What's the difference between comma separated joins and join on syntax in MySQL?<>
This question already has an answer here:
- INNER JOIN ON vs WHERE clause 10 answers
- Difference between these two joining table approaches? 4 answers
There is no difference at all.
Second representation makes query more readable and makes it look very clear as to which join corresponds to which condition.
The queries are logically equivalent. The comma operator is equivalent to an [INNER] JOIN operator.
The comma is the older style join operator. The JOIN keyword was added later, and is favored because it also allows for OUTER join operations.
It also allows for the join predicates (conditions) to be separated from the WHERE clause into an ON clause. That improves (human) readability.
Beside better readability, there is one more case where explicitly joined tables are better instead of comma-separated tables.
let's see an example:
Create Table table1 ( ID int NOT NULL Identity(1, 1) PRIMARY KEY , Name varchar(50) ) Create Table table2 ( ID int NOT NULL Identity(1, 1) PRIMARY KEY , ID_Table1 INT NOT NULL )
Following query will give me all columns and rows from both tables
SELECT * FROM table1, table2
Following query will give me columns from first table with table alias called 'table2'
SELECT * FROM table1 table2
If you mistakenly forget comma in comma-separated join, second table automatically convert to table alias for first table. Not in all cases, but there is chances for something like this
Using JOINS makes the code easier to read, since it's self-explanatory.
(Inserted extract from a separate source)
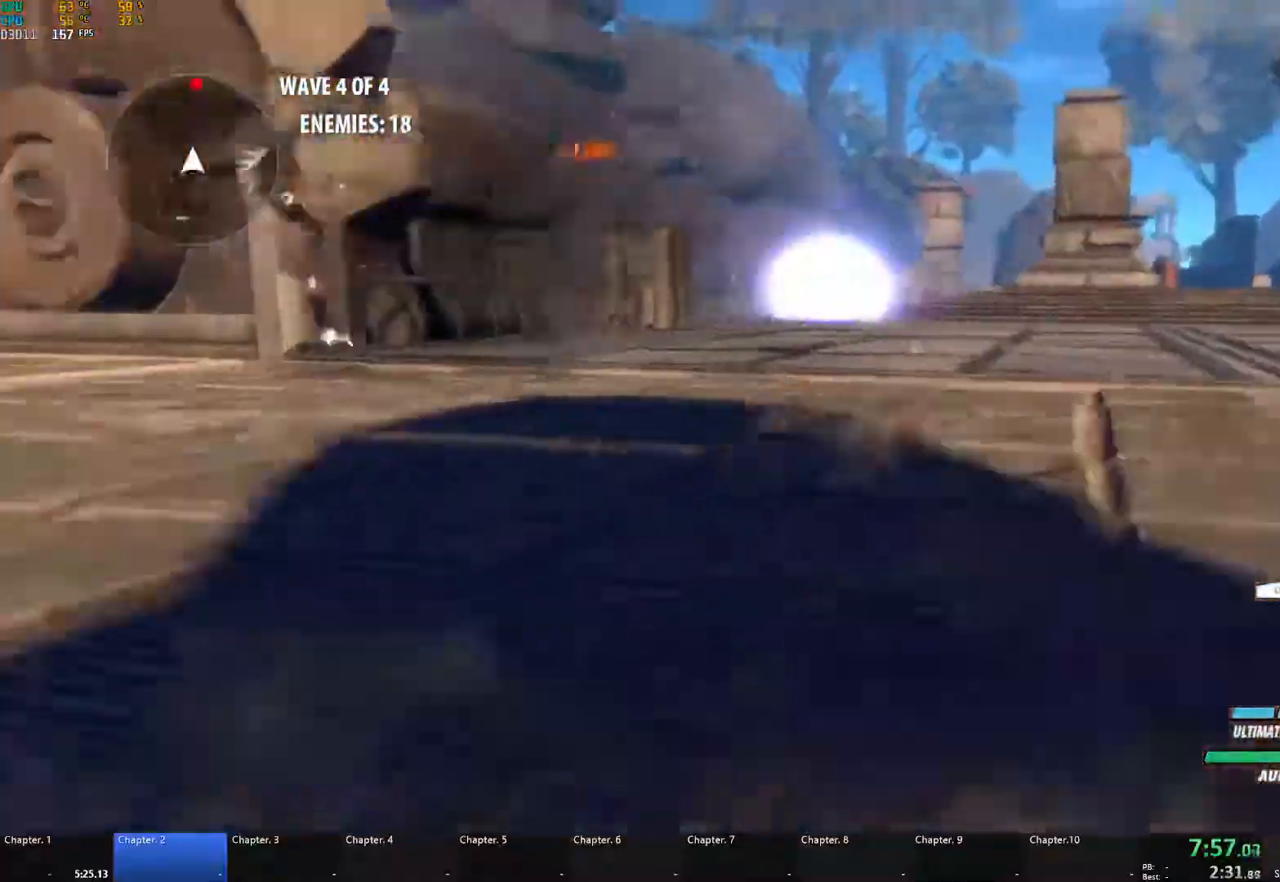
{"buttons": ["B", "Y", "L1"], "left_stick": "up-right", "right_stick": "center", "events": [[67, "X", "up"], [83, "B", "down"], [100, "A", "up"], [100, "L1", "up"], [150, "B", "up"], [183, "A", "down"], [183, "L1", "down"], [200, "X", "down"], [283, "A", "up"], [283, "X", "up"], [283, "left_stick", "up-left"], [300, "B", "down"], [300, "L1", "up"], [400, "B", "up"], [433, "A", "down"], [433, "L1", "down"], [433, "left_stick", "up-right"], [483, "A", "up"], [483, "Y", "down"], [500, "B", "down"]]}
In speed there is no difference (I tested it) and the execution plan is the same
If the query optimizer is doing its job right, there should be no difference between those queries. They are just two ways to specify the same desired result.
The SELECT * FROM table1, table2, etc. is good for a couple of tables, but it becomes exponentially harder as the number of tables increases.
The JOIN syntax makes it explicit what criteria affects which tables (giving a condition). Also, the second way is the older standard.